_INSTRUCTIONS TO FOLLOW_.
The required result is an exact copy of the lines from the one containing "19: (74, 152, 7.50)" to the last line of the records, both ends included, without pictures.

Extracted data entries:
• • • • • • •

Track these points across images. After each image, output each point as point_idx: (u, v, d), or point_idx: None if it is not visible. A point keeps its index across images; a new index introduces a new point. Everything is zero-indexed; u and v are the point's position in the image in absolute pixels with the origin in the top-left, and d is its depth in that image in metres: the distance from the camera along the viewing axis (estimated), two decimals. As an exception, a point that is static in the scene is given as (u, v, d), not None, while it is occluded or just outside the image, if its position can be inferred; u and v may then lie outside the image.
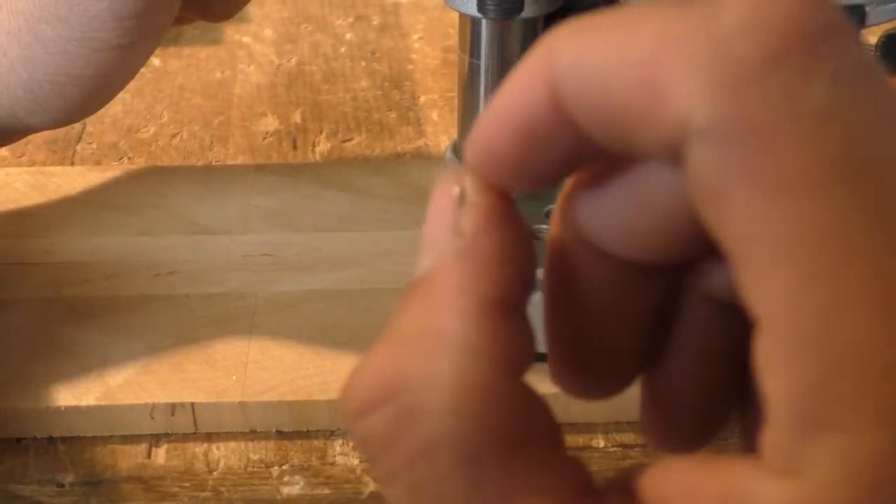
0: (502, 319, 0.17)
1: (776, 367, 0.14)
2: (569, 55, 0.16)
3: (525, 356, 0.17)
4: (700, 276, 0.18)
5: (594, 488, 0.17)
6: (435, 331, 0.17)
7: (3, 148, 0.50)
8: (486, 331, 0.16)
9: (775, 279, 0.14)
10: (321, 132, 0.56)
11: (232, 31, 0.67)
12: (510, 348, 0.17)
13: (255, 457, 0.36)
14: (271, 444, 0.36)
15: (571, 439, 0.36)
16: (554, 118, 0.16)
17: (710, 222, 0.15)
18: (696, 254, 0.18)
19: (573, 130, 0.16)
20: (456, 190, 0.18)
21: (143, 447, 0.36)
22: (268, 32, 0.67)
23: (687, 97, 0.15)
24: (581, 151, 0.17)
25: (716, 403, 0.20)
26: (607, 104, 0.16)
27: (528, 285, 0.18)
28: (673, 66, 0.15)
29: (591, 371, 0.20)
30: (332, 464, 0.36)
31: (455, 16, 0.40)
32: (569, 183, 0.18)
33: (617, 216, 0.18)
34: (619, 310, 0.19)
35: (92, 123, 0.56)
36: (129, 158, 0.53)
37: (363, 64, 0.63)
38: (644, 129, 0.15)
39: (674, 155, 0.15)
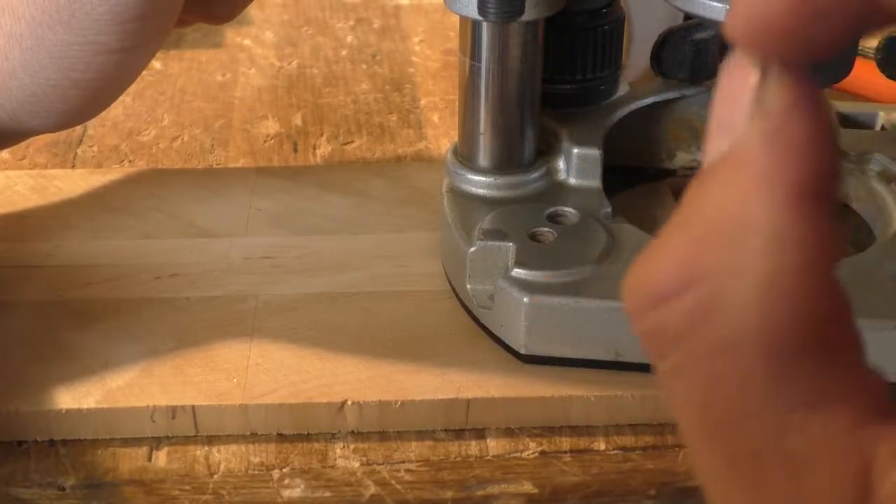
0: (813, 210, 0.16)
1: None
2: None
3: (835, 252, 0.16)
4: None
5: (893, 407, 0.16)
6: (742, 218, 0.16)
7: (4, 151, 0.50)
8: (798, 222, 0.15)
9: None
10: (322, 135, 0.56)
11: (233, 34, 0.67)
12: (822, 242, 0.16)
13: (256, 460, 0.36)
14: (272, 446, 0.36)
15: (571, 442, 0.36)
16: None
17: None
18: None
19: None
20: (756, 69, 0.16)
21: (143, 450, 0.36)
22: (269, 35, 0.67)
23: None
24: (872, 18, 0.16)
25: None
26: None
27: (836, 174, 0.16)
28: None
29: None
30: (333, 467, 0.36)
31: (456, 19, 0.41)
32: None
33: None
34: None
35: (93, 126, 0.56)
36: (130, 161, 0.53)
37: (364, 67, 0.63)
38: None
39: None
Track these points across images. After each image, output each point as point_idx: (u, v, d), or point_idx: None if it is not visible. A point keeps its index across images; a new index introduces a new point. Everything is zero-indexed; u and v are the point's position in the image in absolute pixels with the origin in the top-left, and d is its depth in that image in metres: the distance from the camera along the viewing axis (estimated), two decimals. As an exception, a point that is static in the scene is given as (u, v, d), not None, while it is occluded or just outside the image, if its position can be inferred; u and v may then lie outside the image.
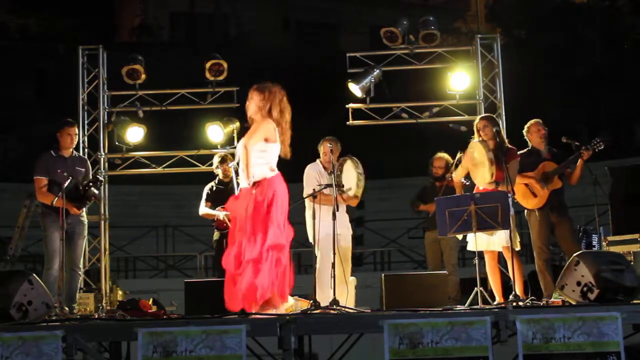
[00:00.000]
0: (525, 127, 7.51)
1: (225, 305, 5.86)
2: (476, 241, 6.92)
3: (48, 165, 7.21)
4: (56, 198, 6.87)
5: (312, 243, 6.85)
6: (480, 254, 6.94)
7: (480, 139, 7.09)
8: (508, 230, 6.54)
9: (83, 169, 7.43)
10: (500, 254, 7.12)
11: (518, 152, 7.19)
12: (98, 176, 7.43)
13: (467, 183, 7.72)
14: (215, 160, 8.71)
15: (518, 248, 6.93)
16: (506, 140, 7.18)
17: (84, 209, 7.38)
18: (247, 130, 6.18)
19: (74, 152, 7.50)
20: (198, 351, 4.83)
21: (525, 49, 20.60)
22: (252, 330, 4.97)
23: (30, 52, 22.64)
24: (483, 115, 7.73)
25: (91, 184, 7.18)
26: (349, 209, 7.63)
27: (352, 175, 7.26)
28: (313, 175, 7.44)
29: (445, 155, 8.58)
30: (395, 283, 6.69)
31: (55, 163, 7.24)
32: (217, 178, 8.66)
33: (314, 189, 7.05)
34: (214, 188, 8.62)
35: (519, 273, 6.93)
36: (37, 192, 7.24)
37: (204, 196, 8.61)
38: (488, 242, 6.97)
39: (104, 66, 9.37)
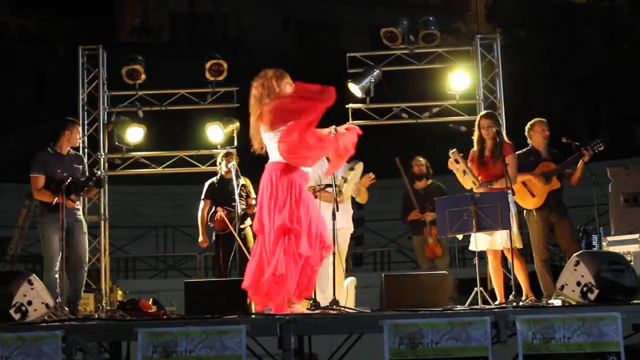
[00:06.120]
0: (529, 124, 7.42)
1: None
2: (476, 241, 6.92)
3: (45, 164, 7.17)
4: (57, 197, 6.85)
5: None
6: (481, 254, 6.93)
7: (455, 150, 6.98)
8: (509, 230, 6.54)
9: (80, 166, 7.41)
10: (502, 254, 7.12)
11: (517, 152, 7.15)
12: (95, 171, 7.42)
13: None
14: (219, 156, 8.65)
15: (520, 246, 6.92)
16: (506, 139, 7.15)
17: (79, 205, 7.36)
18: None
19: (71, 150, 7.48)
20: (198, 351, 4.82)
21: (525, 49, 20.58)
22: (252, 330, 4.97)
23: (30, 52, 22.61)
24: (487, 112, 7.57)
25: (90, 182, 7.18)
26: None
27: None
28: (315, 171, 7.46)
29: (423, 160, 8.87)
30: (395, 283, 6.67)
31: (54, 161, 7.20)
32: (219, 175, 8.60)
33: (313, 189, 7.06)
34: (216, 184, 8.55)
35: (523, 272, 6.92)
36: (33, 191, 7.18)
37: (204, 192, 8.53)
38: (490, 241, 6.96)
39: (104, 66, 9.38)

• • • • • • •

_OUTPUT BELOW_.
19: (74, 152, 7.50)
20: (198, 351, 4.83)
21: (525, 49, 20.60)
22: (252, 330, 4.97)
23: (30, 52, 22.64)
24: (483, 115, 7.73)
25: (91, 184, 7.18)
26: (349, 209, 7.63)
27: (352, 175, 7.26)
28: (313, 175, 7.44)
29: (445, 155, 8.58)
30: (395, 283, 6.69)
31: (55, 163, 7.24)
32: (217, 178, 8.66)
33: (314, 189, 7.05)
34: (214, 188, 8.62)
35: (519, 273, 6.93)
36: (37, 192, 7.24)
37: (204, 196, 8.61)
38: (488, 242, 6.97)
39: (104, 66, 9.37)
[00:06.120]
0: (529, 124, 7.42)
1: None
2: (476, 241, 6.92)
3: (45, 164, 7.17)
4: (57, 197, 6.85)
5: None
6: (481, 254, 6.93)
7: (455, 150, 6.98)
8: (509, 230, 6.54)
9: (80, 166, 7.41)
10: (502, 254, 7.12)
11: (517, 152, 7.15)
12: (95, 171, 7.42)
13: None
14: (219, 156, 8.65)
15: (520, 246, 6.92)
16: (506, 139, 7.15)
17: (79, 205, 7.36)
18: None
19: (71, 150, 7.48)
20: (198, 351, 4.82)
21: (525, 49, 20.58)
22: (252, 330, 4.97)
23: (30, 52, 22.61)
24: (487, 112, 7.57)
25: (90, 182, 7.18)
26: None
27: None
28: (315, 171, 7.46)
29: (423, 160, 8.87)
30: (395, 283, 6.67)
31: (54, 161, 7.20)
32: (219, 175, 8.60)
33: (313, 189, 7.06)
34: (216, 184, 8.55)
35: (523, 272, 6.92)
36: (33, 191, 7.18)
37: (204, 192, 8.53)
38: (490, 241, 6.96)
39: (104, 66, 9.38)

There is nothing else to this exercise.